> _Problem description_:
Quote every line of the records below word for word, leaving out the pictures.

--- Data to process Enclosed Below ---

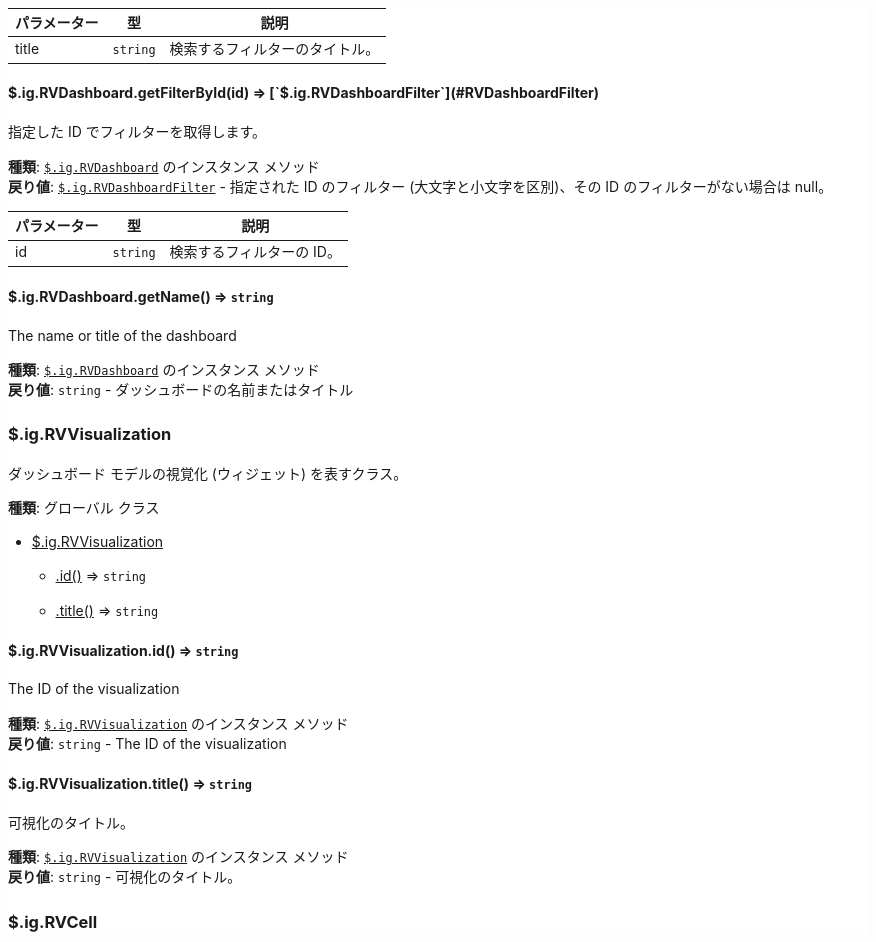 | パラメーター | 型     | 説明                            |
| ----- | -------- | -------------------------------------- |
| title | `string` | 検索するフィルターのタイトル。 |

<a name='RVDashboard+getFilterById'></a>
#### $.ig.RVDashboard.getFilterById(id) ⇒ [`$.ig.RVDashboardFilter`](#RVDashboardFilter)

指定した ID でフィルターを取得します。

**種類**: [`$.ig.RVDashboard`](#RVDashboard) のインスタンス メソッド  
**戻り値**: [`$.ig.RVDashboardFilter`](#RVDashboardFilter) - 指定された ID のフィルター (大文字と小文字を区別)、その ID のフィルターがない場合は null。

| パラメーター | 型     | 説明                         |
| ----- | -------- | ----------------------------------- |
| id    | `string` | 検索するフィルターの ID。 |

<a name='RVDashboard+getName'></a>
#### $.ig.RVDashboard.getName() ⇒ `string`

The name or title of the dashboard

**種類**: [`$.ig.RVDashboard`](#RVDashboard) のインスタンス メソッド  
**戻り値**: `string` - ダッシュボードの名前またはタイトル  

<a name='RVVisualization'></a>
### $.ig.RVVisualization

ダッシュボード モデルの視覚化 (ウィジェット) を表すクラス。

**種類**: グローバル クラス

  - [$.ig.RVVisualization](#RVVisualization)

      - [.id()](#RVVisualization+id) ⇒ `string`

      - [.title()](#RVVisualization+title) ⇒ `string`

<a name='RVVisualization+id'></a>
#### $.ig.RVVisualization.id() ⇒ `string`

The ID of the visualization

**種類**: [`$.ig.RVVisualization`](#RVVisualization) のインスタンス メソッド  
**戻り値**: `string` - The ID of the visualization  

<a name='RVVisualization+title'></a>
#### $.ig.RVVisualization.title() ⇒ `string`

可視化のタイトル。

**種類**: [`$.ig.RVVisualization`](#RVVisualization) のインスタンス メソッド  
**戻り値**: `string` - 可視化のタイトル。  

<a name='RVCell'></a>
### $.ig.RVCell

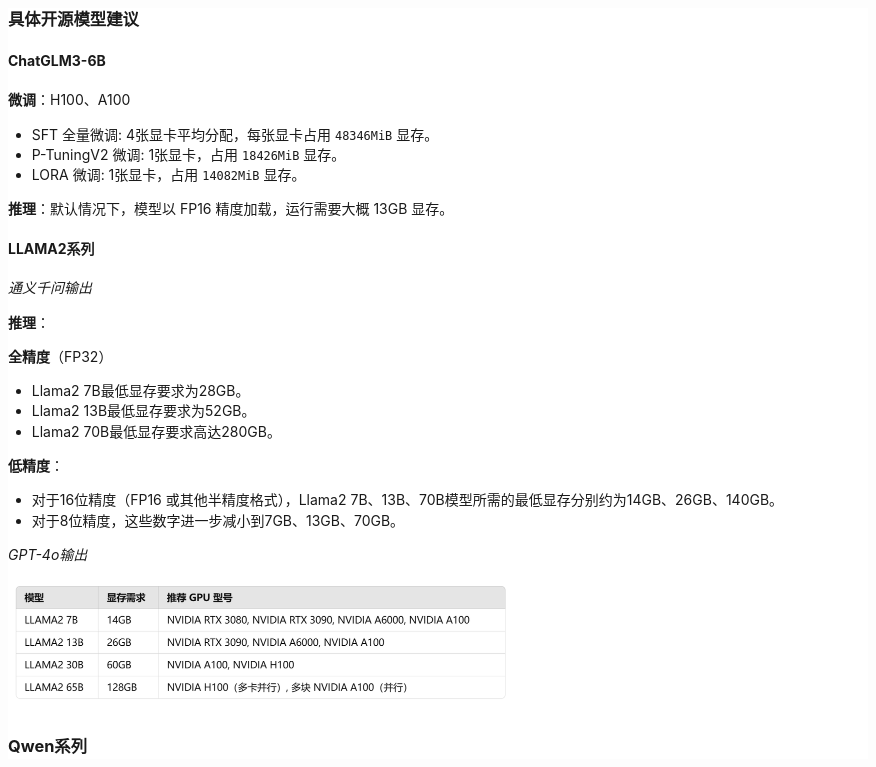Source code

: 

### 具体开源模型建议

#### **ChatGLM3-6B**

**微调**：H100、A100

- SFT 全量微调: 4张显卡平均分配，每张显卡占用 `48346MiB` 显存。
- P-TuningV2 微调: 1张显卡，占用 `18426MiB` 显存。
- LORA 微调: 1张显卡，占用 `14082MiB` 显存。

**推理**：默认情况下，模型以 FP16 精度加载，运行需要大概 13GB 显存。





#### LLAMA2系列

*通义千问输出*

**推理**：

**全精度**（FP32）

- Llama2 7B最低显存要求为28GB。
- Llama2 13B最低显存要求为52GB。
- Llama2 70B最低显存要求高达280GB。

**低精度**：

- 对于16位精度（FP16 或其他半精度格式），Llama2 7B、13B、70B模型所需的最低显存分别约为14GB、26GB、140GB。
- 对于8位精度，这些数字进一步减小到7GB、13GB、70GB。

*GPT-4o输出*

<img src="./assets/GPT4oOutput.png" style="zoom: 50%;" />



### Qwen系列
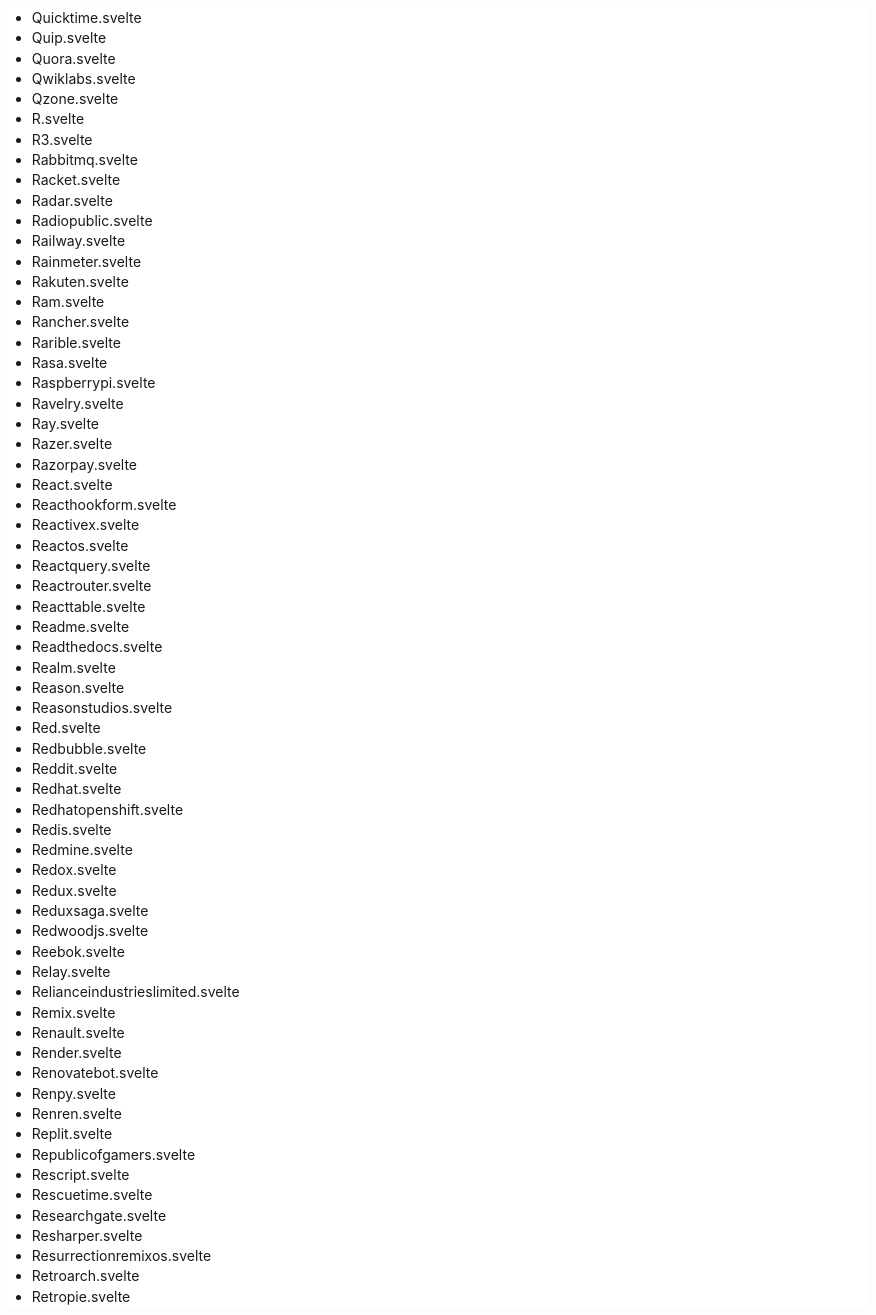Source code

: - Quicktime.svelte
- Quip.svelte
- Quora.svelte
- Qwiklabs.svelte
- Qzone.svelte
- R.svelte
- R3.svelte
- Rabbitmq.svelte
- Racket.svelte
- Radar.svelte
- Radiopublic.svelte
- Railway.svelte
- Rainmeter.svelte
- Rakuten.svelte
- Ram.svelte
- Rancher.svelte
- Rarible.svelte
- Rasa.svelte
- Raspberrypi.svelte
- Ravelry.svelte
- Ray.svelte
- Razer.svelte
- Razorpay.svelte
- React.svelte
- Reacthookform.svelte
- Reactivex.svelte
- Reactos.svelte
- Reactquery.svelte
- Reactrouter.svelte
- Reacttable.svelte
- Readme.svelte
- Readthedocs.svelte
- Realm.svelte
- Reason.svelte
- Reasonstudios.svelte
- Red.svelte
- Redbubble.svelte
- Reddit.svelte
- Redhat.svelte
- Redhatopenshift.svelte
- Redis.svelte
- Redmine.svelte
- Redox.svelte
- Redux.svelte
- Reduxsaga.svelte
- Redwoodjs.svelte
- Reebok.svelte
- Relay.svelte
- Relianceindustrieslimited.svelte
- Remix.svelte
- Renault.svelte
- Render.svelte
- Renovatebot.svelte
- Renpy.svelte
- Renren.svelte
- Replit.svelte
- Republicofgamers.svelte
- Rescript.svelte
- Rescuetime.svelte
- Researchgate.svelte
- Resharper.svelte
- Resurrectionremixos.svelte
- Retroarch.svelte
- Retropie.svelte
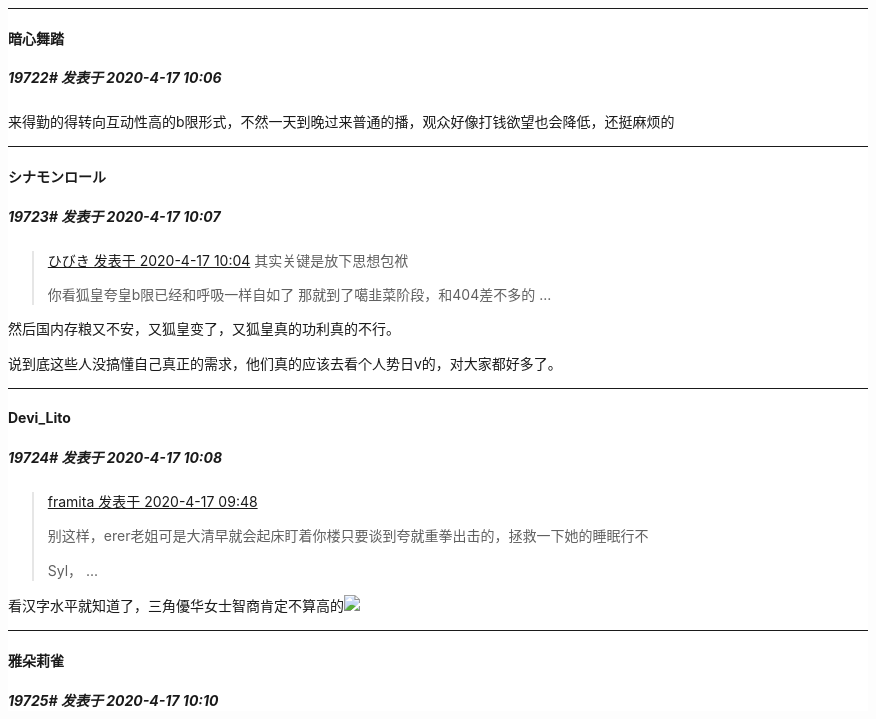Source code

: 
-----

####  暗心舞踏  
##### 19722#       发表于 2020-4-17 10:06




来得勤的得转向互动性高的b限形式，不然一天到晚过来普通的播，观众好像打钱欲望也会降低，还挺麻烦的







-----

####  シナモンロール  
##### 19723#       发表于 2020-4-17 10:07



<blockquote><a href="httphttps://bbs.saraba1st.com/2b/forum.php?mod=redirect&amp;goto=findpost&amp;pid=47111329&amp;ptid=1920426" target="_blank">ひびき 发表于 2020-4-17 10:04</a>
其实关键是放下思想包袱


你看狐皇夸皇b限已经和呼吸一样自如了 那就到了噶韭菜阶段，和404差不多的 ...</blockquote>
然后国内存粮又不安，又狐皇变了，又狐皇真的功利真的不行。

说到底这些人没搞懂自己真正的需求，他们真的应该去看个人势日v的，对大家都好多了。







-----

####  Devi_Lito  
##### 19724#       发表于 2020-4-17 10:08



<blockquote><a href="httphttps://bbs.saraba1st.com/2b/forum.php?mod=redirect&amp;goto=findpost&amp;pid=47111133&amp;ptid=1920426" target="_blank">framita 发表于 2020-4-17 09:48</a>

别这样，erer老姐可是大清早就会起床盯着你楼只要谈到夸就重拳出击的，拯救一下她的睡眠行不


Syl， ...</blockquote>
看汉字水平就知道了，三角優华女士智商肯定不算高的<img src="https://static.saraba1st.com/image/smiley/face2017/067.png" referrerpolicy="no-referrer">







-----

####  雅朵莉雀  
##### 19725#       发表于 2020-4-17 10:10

--- End of Enclosed Data to process ---

> _Answer space_:
 | パラメーター | 型     | 説明                            |
| ----- | -------- | -------------------------------------- |
| title | `string` | 検索するフィルターのタイトル。 |

<a name='RVDashboard+getFilterById'></a>
#### $.ig.RVDashboard.getFilterById(id) ⇒ [`$.ig.RVDashboardFilter`](#RVDashboardFilter)

指定した ID でフィルターを取得します。

**種類**: [`$.ig.RVDashboard`](#RVDashboard) のインスタンス メソッド  
**戻り値**: [`$.ig.RVDashboardFilter`](#RVDashboardFilter) - 指定された ID のフィルター (大文字と小文字を区別)、その ID のフィルターがない場合は null。

| パラメーター | 型     | 説明                         |
| ----- | -------- | ----------------------------------- |
| id    | `string` | 検索するフィルターの ID。 |

<a name='RVDashboard+getName'></a>
#### $.ig.RVDashboard.getName() ⇒ `string`

The name or title of the dashboard

**種類**: [`$.ig.RVDashboard`](#RVDashboard) のインスタンス メソッド  
**戻り値**: `string` - ダッシュボードの名前またはタイトル  

<a name='RVVisualization'></a>
### $.ig.RVVisualization

ダッシュボード モデルの視覚化 (ウィジェット) を表すクラス。

**種類**: グローバル クラス

  - [$.ig.RVVisualization](#RVVisualization)

      - [.id()](#RVVisualization+id) ⇒ `string`

      - [.title()](#RVVisualization+title) ⇒ `string`

<a name='RVVisualization+id'></a>
#### $.ig.RVVisualization.id() ⇒ `string`

The ID of the visualization

**種類**: [`$.ig.RVVisualization`](#RVVisualization) のインスタンス メソッド  
**戻り値**: `string` - The ID of the visualization  

<a name='RVVisualization+title'></a>
#### $.ig.RVVisualization.title() ⇒ `string`

可視化のタイトル。

**種類**: [`$.ig.RVVisualization`](#RVVisualization) のインスタンス メソッド  
**戻り値**: `string` - 可視化のタイトル。  

<a name='RVCell'></a>
### $.ig.RVCell

Source code

: 

### 具体开源模型建议

#### **ChatGLM3-6B**

**微调**：H100、A100

- SFT 全量微调: 4张显卡平均分配，每张显卡占用 `48346MiB` 显存。
- P-TuningV2 微调: 1张显卡，占用 `18426MiB` 显存。
- LORA 微调: 1张显卡，占用 `14082MiB` 显存。

**推理**：默认情况下，模型以 FP16 精度加载，运行需要大概 13GB 显存。





#### LLAMA2系列

*通义千问输出*

**推理**：

**全精度**（FP32）

- Llama2 7B最低显存要求为28GB。
- Llama2 13B最低显存要求为52GB。
- Llama2 70B最低显存要求高达280GB。

**低精度**：

- 对于16位精度（FP16 或其他半精度格式），Llama2 7B、13B、70B模型所需的最低显存分别约为14GB、26GB、140GB。
- 对于8位精度，这些数字进一步减小到7GB、13GB、70GB。

*GPT-4o输出*

<img src="./assets/GPT4oOutput.png" style="zoom: 50%;" />



### Qwen系列
Source code

: - Quicktime.svelte
- Quip.svelte
- Quora.svelte
- Qwiklabs.svelte
- Qzone.svelte
- R.svelte
- R3.svelte
- Rabbitmq.svelte
- Racket.svelte
- Radar.svelte
- Radiopublic.svelte
- Railway.svelte
- Rainmeter.svelte
- Rakuten.svelte
- Ram.svelte
- Rancher.svelte
- Rarible.svelte
- Rasa.svelte
- Raspberrypi.svelte
- Ravelry.svelte
- Ray.svelte
- Razer.svelte
- Razorpay.svelte
- React.svelte
- Reacthookform.svelte
- Reactivex.svelte
- Reactos.svelte
- Reactquery.svelte
- Reactrouter.svelte
- Reacttable.svelte
- Readme.svelte
- Readthedocs.svelte
- Realm.svelte
- Reason.svelte
- Reasonstudios.svelte
- Red.svelte
- Redbubble.svelte
- Reddit.svelte
- Redhat.svelte
- Redhatopenshift.svelte
- Redis.svelte
- Redmine.svelte
- Redox.svelte
- Redux.svelte
- Reduxsaga.svelte
- Redwoodjs.svelte
- Reebok.svelte
- Relay.svelte
- Relianceindustrieslimited.svelte
- Remix.svelte
- Renault.svelte
- Render.svelte
- Renovatebot.svelte
- Renpy.svelte
- Renren.svelte
- Replit.svelte
- Republicofgamers.svelte
- Rescript.svelte
- Rescuetime.svelte
- Researchgate.svelte
- Resharper.svelte
- Resurrectionremixos.svelte
- Retroarch.svelte
- Retropie.svelte
Source code

: 
-----

####  暗心舞踏  
##### 19722#       发表于 2020-4-17 10:06




来得勤的得转向互动性高的b限形式，不然一天到晚过来普通的播，观众好像打钱欲望也会降低，还挺麻烦的







-----

####  シナモンロール  
##### 19723#       发表于 2020-4-17 10:07



<blockquote><a href="httphttps://bbs.saraba1st.com/2b/forum.php?mod=redirect&amp;goto=findpost&amp;pid=47111329&amp;ptid=1920426" target="_blank">ひびき 发表于 2020-4-17 10:04</a>
其实关键是放下思想包袱


你看狐皇夸皇b限已经和呼吸一样自如了 那就到了噶韭菜阶段，和404差不多的 ...</blockquote>
然后国内存粮又不安，又狐皇变了，又狐皇真的功利真的不行。

说到底这些人没搞懂自己真正的需求，他们真的应该去看个人势日v的，对大家都好多了。







-----

####  Devi_Lito  
##### 19724#       发表于 2020-4-17 10:08



<blockquote><a href="httphttps://bbs.saraba1st.com/2b/forum.php?mod=redirect&amp;goto=findpost&amp;pid=47111133&amp;ptid=1920426" target="_blank">framita 发表于 2020-4-17 09:48</a>

别这样，erer老姐可是大清早就会起床盯着你楼只要谈到夸就重拳出击的，拯救一下她的睡眠行不


Syl， ...</blockquote>
看汉字水平就知道了，三角優华女士智商肯定不算高的<img src="https://static.saraba1st.com/image/smiley/face2017/067.png" referrerpolicy="no-referrer">







-----

####  雅朵莉雀  
##### 19725#       发表于 2020-4-17 10:10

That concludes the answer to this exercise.